31.01.2020 | aktual.: 31.01.2020 10:07
61-latka z Radomska od początku programu zaraża uśmiechem. Pogodna, zgrabna blondynka szybko przyciągnęła uwagę panów w programie, jak i widzów. Choć widać, że cieszy się każdą chwilą, jej życie nie było usłane różami. Mimo to Iwona Mazurkiewicz wciąż jest otwarta na nowe uczucie.
- Wierzę, że miłość w dojrzałym wieku może być taka sama jak pierwsza, która nie pyta o status finansowy i nie zastanawia się, co ludzie powiedzą. Chociaż tu w programie mam wrażenie, że wszyscy podchodzą do miłości bardzo ostrożnie - powiedziała w rozmowie z ""Super Expressem".
Seniorka nie ukrywa, że mówiąc o miłości ma na myśli też seks. Nie rozumie, dlaczego niektórzy uznają to za temat tabu.
- Nie wstydzę się rozmawiać o seksie. Myślę, że dopóki nasze hormony buzują i dopóki nasze ciało upomina się o seks, to dlaczego nie sprawiać sobie również przyjemności w postaci zbliżeń seksualnych? - wyjaśnia.

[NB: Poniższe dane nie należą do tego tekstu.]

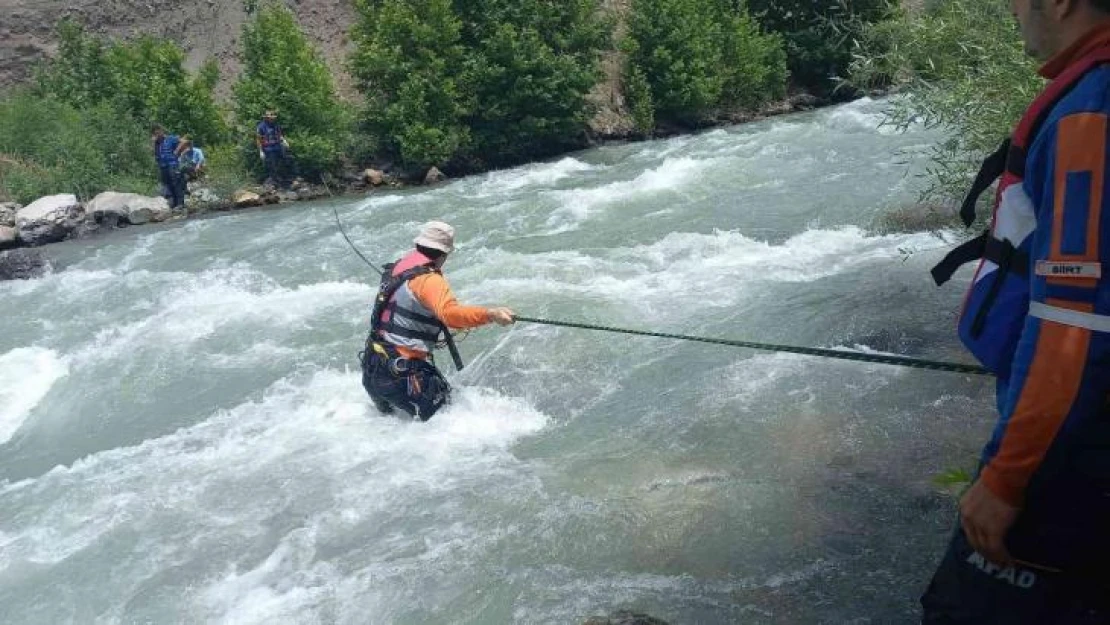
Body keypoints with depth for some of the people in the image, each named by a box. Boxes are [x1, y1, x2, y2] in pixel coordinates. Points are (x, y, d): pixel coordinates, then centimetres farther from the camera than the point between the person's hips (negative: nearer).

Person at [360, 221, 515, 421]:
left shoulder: (398, 268, 10)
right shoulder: (429, 279, -19)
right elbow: (449, 313, -39)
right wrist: (490, 314, -44)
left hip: (371, 369, 10)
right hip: (401, 373, -10)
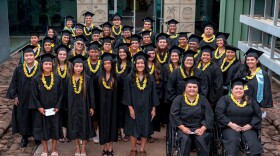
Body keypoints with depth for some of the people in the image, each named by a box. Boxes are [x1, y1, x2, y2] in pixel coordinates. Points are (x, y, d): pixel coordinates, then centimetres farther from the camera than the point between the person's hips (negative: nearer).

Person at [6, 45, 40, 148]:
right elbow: (14, 83, 2)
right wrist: (15, 96, -2)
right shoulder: (19, 69, -3)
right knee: (23, 118, 10)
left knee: (35, 118, 9)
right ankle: (24, 137, 25)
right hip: (22, 100, 2)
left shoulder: (40, 69, -8)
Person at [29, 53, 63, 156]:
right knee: (43, 128, 7)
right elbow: (34, 95, -4)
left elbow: (61, 93, -1)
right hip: (41, 109, 0)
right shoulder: (36, 79, -5)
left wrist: (58, 106, -9)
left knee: (55, 128, 7)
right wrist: (39, 107, -12)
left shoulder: (57, 78, -3)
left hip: (54, 109, 1)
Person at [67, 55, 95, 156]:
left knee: (84, 127, 6)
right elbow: (66, 94, 4)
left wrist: (92, 107, -5)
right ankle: (77, 147, 23)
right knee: (74, 127, 8)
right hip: (72, 107, 2)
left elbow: (91, 94, -3)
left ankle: (83, 147, 20)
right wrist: (66, 107, 2)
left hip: (84, 106, -2)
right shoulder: (68, 79, 0)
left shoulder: (87, 79, -5)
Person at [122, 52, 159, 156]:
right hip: (134, 108, -1)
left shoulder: (150, 78, 1)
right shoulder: (129, 78, -5)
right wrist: (130, 108, -12)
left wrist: (153, 108, -2)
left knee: (145, 129, 6)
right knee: (133, 128, 6)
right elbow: (127, 94, -6)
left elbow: (153, 94, 3)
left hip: (146, 108, 2)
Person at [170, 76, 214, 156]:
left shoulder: (203, 100, 7)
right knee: (185, 140, -30)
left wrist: (202, 129, -16)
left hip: (200, 128, 1)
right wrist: (183, 128, -16)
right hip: (183, 127, 0)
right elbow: (173, 115, -3)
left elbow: (210, 116, 0)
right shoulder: (179, 99, 5)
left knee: (201, 140, -29)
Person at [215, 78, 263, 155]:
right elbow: (219, 113, -6)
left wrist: (250, 125, -6)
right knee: (233, 141, -32)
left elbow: (258, 114, 10)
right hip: (230, 127, -2)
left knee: (253, 141, -25)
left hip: (247, 128, 3)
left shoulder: (250, 100, 15)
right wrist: (230, 124, -14)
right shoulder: (225, 99, 6)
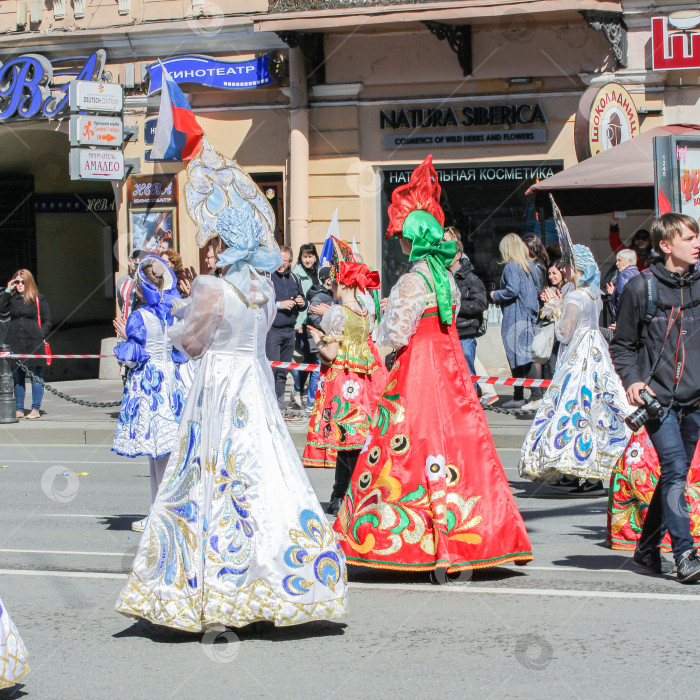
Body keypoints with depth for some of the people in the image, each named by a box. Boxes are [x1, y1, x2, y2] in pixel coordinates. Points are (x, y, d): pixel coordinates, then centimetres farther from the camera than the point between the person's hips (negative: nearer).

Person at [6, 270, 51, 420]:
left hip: (34, 344, -3)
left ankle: (36, 409, 4)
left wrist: (41, 336, -8)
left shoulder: (38, 299, 5)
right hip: (15, 344, 3)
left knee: (36, 376, -1)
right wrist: (7, 292, -3)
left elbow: (47, 321, 6)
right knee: (17, 377, 6)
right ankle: (19, 409, 13)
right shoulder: (11, 299, 11)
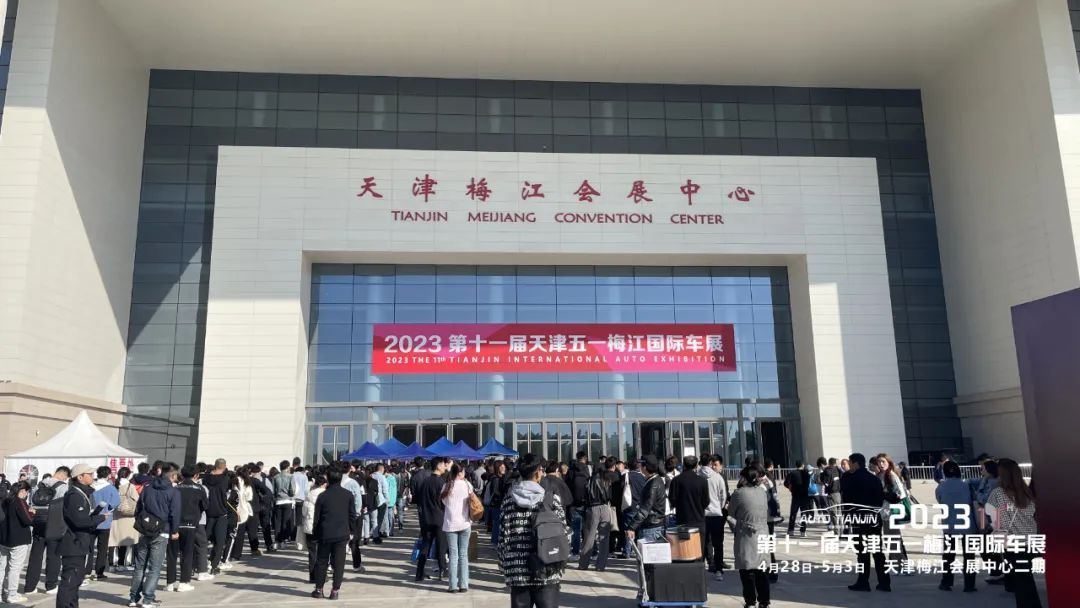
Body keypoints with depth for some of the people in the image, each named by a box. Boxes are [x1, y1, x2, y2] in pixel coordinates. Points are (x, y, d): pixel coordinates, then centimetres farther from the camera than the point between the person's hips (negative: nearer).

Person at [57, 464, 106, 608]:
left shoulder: (83, 493, 15)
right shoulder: (74, 495, -17)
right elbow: (80, 520, -26)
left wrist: (99, 510, 1)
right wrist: (101, 518, -16)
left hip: (79, 544, 11)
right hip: (73, 544, -11)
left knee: (76, 578, 19)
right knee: (69, 580, -8)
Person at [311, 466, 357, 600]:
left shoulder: (322, 496, -5)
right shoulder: (348, 495, -3)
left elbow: (317, 517, -1)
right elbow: (353, 515, 0)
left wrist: (315, 533, 13)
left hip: (325, 534, 0)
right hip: (342, 534, 0)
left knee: (322, 562, 13)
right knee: (338, 563, 4)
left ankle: (319, 589, 17)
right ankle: (335, 591, 4)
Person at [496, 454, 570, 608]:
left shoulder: (509, 500, 1)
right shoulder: (552, 499, -5)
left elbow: (503, 537, 1)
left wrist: (505, 567, 9)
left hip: (517, 572, 2)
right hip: (547, 572, -2)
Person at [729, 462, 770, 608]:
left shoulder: (739, 493, -11)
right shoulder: (763, 491, 2)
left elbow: (731, 512, 0)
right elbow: (767, 513, 10)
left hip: (746, 537, -4)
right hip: (762, 535, 4)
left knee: (747, 570, 6)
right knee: (761, 569, 13)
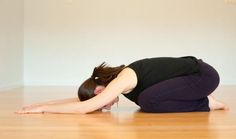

Pani Iwona nie traktuje seksu tylko jako przyjemności, ale również jako oznakę czułości i oddania partnerowi.
- Dla mnie to nie tylko jest wymiana dotyku ciała, ale przede wszystkim dotknięcie dusz i przekazanie partnerowi czegoś, co utwierdza go w miłości, która może go wzmacniać i dodawać energii i większego apetytu na życie - podsumowuje.
Kobieta zdaje sobie sprawę, że nie każda seniorka myśli tak jak ona. Zwraca jednak uwagę na zbawienną rolę fizycznych zbliżeń.
- Wiadomo, że klimakterium u kobiet następuje w różnym wieku, jednak potrzeby, może nie zawsze czysto seksualne, ale samego dotyku, są tak ważne dla nas, że nie powinniśmy się przed tym bronić, a jeżeli uda nam się przeżyć jeszcze coś pięknego w seksie, nie należy przed tym uciekać - apeluje.
Czy w programie "Sanatorium miłości" Iwona poczuła miętę do któregoś z panów?
- Byli "chłopcy"- seniorzy, na których zawiesiłam oko. Proces poznawania się pokaże, czy spotkałam kogoś na dalszą część życia - powiedziała.
Seniorka ma nadzieję, że jeszcze znajdzie miłość.